Jamie has also served as a board member for several Cree organizations and entities, including the Eastmain Youth Council, the Cree Nation Youth Council, the Aanischaaukamikw Cree Cultural Institute, and the CreeOutfitting and The Eeyou Istchee Tourism Association. Jamie currently serves on the board of the Cree Board of Health and Social Services of James Bay, representing Eastmain. In 2019, he was appointed Language Commissioner of Eeyou Istchee. In 2021, he became a board member of the Eeyou Marine Wildlife Board.

== The Cree Language Act ==
The Cree Language Act was passed on September 17, 2019, this was the first law passed by the Cree Government. The Language Act was created with the goal of Cree language revitalization. The Act also requires appointing a Cree language commissioner, a position that has a five-year term. This position was filled by Jaime Moses, he is Eeyou Istchee's first Cree Language Commissioner. The title of the Commissioner was changed to ᐄᔨᔨᐅᔨᒧᐧᐃᓐ ᑭᓂᐧᐋᐱᒫᑭᓐ᙮ (iiyiyiuyimuwin kiniwaapimaakin) after discussions and consultations with Cree elders. The Commissioner is in charge of revitalizing Cree language through initiatives such as policy development, mentorship programs, language laws, and increased language education. As of 2025, Moses announced that he will be stepping down from the Commissioner role to begin new opportunities.

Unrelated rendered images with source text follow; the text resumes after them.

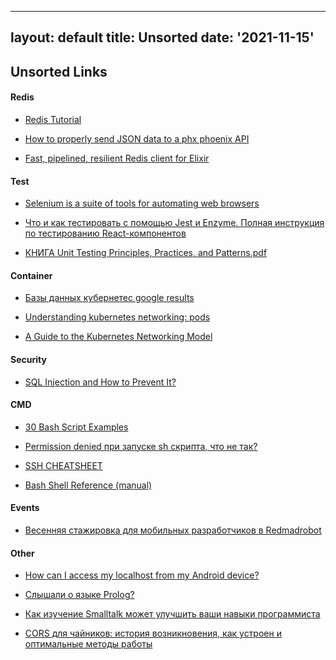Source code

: ---

layout: default
title: Unsorted
date: '2021-11-15'
------------------

## Unsorted Links

#### Redis

*   [Redis Tutorial](https://www.tutorialspoint.com/redis/index.htm)

*   [How to properly send JSON data to a phx phoenix API](https://stackoverflow.com/questions/43835944/how-to-properly-send-json-data-to-a-phx-phoenix-api)

*   [Fast, pipelined, resilient Redis client for Elixir](https://github.com/whatyouhide/redix)

#### Test

*   [Selenium is a suite of tools for automating web browsers](https://www.selenium.dev/)

*   [Что и как тестировать с помощью Jest и Enzyme. Полная инструкция по тестированию React-компонентов](https://medium.com/devschacht/what-and-how-to-test-with-jest-and-enzyme-full-instruction-on-react-components-testing-d3504f3fbc54)

*   [КНИГА Unit Testing Principles, Practices, and Patterns.pdf](https://vk.com/doc221008444_613670401?hash=c345121cfd8edd4a43\&dl=8effae0a81932862e4)

#### Container

*   [Базы данных кубернетес google results](https://www.google.com/search?q=%D0%B1%D0%B0%D0%B7%D1%8B+%D0%B4%D0%B0%D0%BD%D0%BD%D1%8B%D1%85+%D0%BA%D1%83%D0%B1%D0%B5%D1%80%D0%BD%D0%B5%D1%82%D0%B5%D1%81\&oq=%D0%B1%D0%B0%D0%B7%D1%8B+%D0%B4%D0%B0%D0%BD%D0%BD%D1%8B%D1%85+%D0%BA%D1%83%D0%B1%D0%B5%D1%80%D0%BD%D0%B5%D1%82%D0%B5%D1%81\&aqs=chrome..69i57j33.7408j0j4\&client=ms-android-huawei\&sourceid=chrome-mobile\&ie=UTF-8)

*   [Understanding kubernetes networking: pods](https://medium.com/google-cloud/understanding-kubernetes-networking-pods-7117dd28727)

*   [A Guide to the Kubernetes Networking Model](https://sookocheff.com/post/kubernetes/understanding-kubernetes-networking-model/)

#### Security

*   [SQL Injection and How to Prevent It?](https://www.baeldung.com/sql-injection)

#### CMD

*   [30 Bash Script Examples](https://linuxhint.com/30_bash_script_examples/)

*   [Permission denied при запуске sh скрипта, что не так?](https://qna.habr.com/q/201649)

*   [SSH CHEATSHEET](https://cheatsheet.dennyzhang.com/cheatsheet-ssh-a4)

*   [Bash Shell Reference (manual)](https://courses.cs.washington.edu/courses/cse390a/14au/bash.html)

#### Events

*   [Весенняя стажировка для мобильных разработчиков в Redmadrobot](https://habr.com/ru/company/redmadrobot/blog/485152/)

#### Other

*   [How can I access my localhost from my Android device?](https://stackoverflow.com/questions/4779963/how-can-i-access-my-localhost-from-my-android-device)

*   [Слышали о языке Prolog?](https://habr.com/ru/company/ruvds/blog/525014/)

*   [Как изучение Smalltalk может улучшить ваши навыки программиста](https://habr.com/ru/post/328156/)

*   [CORS для чайников: история возникновения, как устроен и оптимальные методы работы](https://habr.com/ru/company/macloud/blog/553826/)
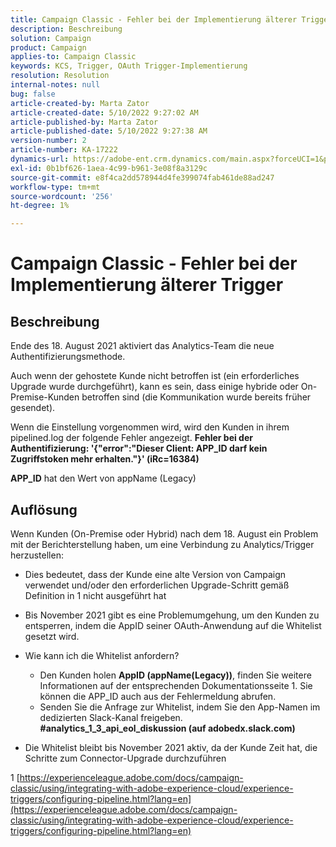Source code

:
 ```yaml
---
title: Campaign Classic - Fehler bei der Implementierung älterer Trigger
description: Beschreibung
solution: Campaign
product: Campaign
applies-to: Campaign Classic
keywords: KCS, Trigger, OAuth Trigger-Implementierung
resolution: Resolution
internal-notes: null
bug: false
article-created-by: Marta Zator
article-created-date: 5/10/2022 9:27:02 AM
article-published-by: Marta Zator
article-published-date: 5/10/2022 9:27:38 AM
version-number: 2
article-number: KA-17222
dynamics-url: https://adobe-ent.crm.dynamics.com/main.aspx?forceUCI=1&pagetype=entityrecord&etn=knowledgearticle&id=4ba79854-43d0-ec11-a7b5-00224809c101
exl-id: 0b1bf626-1aea-4c99-b961-3e08f8a3129c
source-git-commit: e8f4ca2dd578944d4fe399074fab461de88ad247
workflow-type: tm+mt
source-wordcount: '256'
ht-degree: 1%

---
```


# Campaign Classic - Fehler bei der Implementierung älterer Trigger

## Beschreibung


Ende des 18. August 2021 aktiviert das Analytics-Team die neue Authentifizierungsmethode.

Auch wenn der gehostete Kunde nicht betroffen ist (ein erforderliches Upgrade wurde durchgeführt), kann es sein, dass einige hybride oder On-Premise-Kunden betroffen sind (die Kommunikation wurde bereits früher gesendet).

Wenn die Einstellung vorgenommen wird, wird den Kunden in ihrem pipelined.log der folgende Fehler angezeigt.
<b>Fehler bei der Authentifizierung: &#39;{&quot;error&quot;:&quot;Dieser Client: APP_ID darf kein Zugriffstoken mehr erhalten.&quot;}&#39; (iRc=16384)</b>

<b>APP_ID</b> hat den Wert von appName (Legacy)


## Auflösung


Wenn Kunden (On-Premise oder Hybrid) nach dem 18. August ein Problem mit der Berichterstellung haben, um eine Verbindung zu Analytics/Trigger herzustellen:

- Dies bedeutet, dass der Kunde eine alte Version von Campaign verwendet und/oder den erforderlichen Upgrade-Schritt gemäß Definition in 1 nicht ausgeführt hat
- Bis November 2021 gibt es eine Problemumgehung, um den Kunden zu entsperren, indem die AppID seiner OAuth-Anwendung auf die Whitelist gesetzt wird.
- Wie kann ich die Whitelist anfordern?

   - Den Kunden holen <b>AppID (appName(Legacy))</b>, finden Sie weitere Informationen auf der entsprechenden Dokumentationsseite 1. Sie können die APP_ID auch aus der Fehlermeldung abrufen.
   - Senden Sie die Anfrage zur Whitelist, indem Sie den App-Namen im dedizierten Slack-Kanal freigeben. <b>#analytics_1_3_api_eol_diskussion (auf adobedx.slack.com)</b>
- Die Whitelist bleibt bis November 2021 aktiv, da der Kunde Zeit hat, die Schritte zum Connector-Upgrade durchzuführen


1 [https://experienceleague.adobe.com/docs/campaign-classic/using/integrating-with-adobe-experience-cloud/experience-triggers/configuring-pipeline.html?lang=en](https://experienceleague.adobe.com/docs/campaign-classic/using/integrating-with-adobe-experience-cloud/experience-triggers/configuring-pipeline.html?lang=en)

== Achievements and awards ==
Language preservation

In early 2021, Jamie was appointed as the first language commissioner for ; which is a five-year term. He has been working over 16 years in the field of culture and language across Eeyou Istchee. Raised by his grandparents, who were fluent in the Cree language, he has mastered the language over the span of his life while simultaneously working on the land.

Black Bear Harvesting

Jamie Moses has recently harvested black bear, even though he has been learning throughout his life. He shares his knowledge on bear harvesting to his community and helps facilitate traditional bear feast. Bear being the most respected animal within the Cree, the feast and harvesting customs are integral for traditional and community gathering.

== Social media ==
Jamie Moses has a TikTok page, where he interacts with the Cree youth (@jamiemoses).

Documentaries:

- The Wolverine: The Fight of the James Bay Cree (By: Ernest Webb)
- Learning from Elders (from the Cree School Board)
- The Eeyou Way of Life: Caretakers of Cree Investments

Podcasts:

- Little House Podcast#12: Stories of Our People with Jamie Moses & Daniel Mark-Stewart

Talks and Interviews:

- Cree language challenges in today's era (from the Cree Knowledge FESTIVAL du savoir Cri)
- CBC Listen
  - Jamies Moses from Eastmain was re-elected as the Cree Health Board representative for his community
  - Jamie Moses discovered a way to help youth learn about Cree language and culture: TikTok

== Traditional media ==
Jamie Moses has written for CBC in 2021 about the bear harvesting tradition in Eeyou Istchee. He was also interviewed by Dorothy Stewart from the CBC when he was appointed to Cree language commissioner.